_Entries shown_
== == ==
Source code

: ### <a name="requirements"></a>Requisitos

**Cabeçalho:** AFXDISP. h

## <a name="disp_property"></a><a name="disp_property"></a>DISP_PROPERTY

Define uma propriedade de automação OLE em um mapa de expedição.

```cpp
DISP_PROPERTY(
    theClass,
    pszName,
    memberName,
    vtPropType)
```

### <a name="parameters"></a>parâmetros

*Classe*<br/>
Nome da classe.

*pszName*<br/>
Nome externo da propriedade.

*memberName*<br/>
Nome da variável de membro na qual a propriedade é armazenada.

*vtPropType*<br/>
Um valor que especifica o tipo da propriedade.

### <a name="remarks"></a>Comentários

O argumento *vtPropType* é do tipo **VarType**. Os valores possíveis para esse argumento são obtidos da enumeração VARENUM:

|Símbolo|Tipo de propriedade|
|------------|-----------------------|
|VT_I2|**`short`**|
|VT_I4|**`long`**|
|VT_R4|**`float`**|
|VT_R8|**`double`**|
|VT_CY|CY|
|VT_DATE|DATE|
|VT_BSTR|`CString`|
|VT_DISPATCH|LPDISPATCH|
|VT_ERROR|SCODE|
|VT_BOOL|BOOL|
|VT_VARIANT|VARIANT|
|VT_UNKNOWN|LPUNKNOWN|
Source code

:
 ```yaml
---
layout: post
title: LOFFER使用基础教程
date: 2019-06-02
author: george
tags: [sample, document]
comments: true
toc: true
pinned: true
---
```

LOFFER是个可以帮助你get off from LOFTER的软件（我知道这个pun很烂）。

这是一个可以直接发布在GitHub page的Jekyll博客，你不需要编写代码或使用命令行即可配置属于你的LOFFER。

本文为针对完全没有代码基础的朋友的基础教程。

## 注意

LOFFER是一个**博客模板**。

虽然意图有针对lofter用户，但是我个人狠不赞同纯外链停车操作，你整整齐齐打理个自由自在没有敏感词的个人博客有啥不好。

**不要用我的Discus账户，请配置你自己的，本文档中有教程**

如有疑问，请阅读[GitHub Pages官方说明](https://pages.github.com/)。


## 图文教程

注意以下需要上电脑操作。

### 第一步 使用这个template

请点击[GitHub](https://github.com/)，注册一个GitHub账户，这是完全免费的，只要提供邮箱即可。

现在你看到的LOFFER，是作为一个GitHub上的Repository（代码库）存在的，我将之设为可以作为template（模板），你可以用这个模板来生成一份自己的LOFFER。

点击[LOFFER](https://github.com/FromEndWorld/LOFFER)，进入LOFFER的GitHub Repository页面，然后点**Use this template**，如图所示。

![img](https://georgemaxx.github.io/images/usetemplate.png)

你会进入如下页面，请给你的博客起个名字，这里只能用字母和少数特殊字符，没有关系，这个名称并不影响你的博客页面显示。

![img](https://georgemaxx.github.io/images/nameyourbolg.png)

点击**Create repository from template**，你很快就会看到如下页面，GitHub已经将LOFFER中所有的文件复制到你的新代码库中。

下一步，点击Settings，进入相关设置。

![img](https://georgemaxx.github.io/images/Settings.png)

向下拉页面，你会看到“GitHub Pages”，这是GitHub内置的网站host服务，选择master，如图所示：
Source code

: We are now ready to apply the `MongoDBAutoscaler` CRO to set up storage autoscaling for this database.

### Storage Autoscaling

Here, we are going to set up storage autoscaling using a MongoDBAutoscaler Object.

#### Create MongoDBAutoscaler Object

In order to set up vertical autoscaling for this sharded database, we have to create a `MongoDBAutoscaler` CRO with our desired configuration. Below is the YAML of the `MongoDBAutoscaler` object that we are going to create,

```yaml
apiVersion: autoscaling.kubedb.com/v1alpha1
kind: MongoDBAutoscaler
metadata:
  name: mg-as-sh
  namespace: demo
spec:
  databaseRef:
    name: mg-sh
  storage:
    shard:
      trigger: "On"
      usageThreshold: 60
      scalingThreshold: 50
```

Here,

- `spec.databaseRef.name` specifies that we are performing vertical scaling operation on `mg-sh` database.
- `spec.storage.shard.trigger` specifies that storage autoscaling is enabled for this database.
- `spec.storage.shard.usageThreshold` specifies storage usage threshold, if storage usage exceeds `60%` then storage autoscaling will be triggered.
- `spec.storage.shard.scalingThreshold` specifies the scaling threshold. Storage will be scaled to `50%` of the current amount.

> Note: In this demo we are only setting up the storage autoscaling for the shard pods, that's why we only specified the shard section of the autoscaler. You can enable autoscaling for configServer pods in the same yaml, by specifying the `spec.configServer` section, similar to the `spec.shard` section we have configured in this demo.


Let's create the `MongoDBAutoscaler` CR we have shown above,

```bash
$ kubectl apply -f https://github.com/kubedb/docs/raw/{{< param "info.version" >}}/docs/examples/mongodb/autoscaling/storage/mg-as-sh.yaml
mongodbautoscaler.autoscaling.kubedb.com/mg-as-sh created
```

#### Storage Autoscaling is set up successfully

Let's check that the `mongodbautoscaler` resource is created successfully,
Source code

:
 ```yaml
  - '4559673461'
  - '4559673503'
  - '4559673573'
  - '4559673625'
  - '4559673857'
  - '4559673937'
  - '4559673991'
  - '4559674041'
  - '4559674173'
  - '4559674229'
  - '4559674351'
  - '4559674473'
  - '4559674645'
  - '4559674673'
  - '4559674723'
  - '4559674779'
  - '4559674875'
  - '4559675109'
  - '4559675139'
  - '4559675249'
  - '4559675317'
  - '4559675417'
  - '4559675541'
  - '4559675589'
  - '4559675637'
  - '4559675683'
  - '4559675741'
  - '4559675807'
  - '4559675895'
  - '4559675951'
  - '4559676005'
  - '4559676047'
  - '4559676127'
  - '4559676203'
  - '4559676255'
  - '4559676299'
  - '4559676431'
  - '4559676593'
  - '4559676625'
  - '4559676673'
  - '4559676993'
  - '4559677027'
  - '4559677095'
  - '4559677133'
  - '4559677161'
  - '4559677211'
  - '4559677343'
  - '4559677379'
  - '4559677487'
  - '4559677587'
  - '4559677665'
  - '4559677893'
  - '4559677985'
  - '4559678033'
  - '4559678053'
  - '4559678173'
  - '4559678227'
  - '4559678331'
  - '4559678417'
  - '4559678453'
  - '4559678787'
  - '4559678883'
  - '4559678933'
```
== == ==
Go through the lines above and tally those with the string "Nome". The total is all that is needed.

3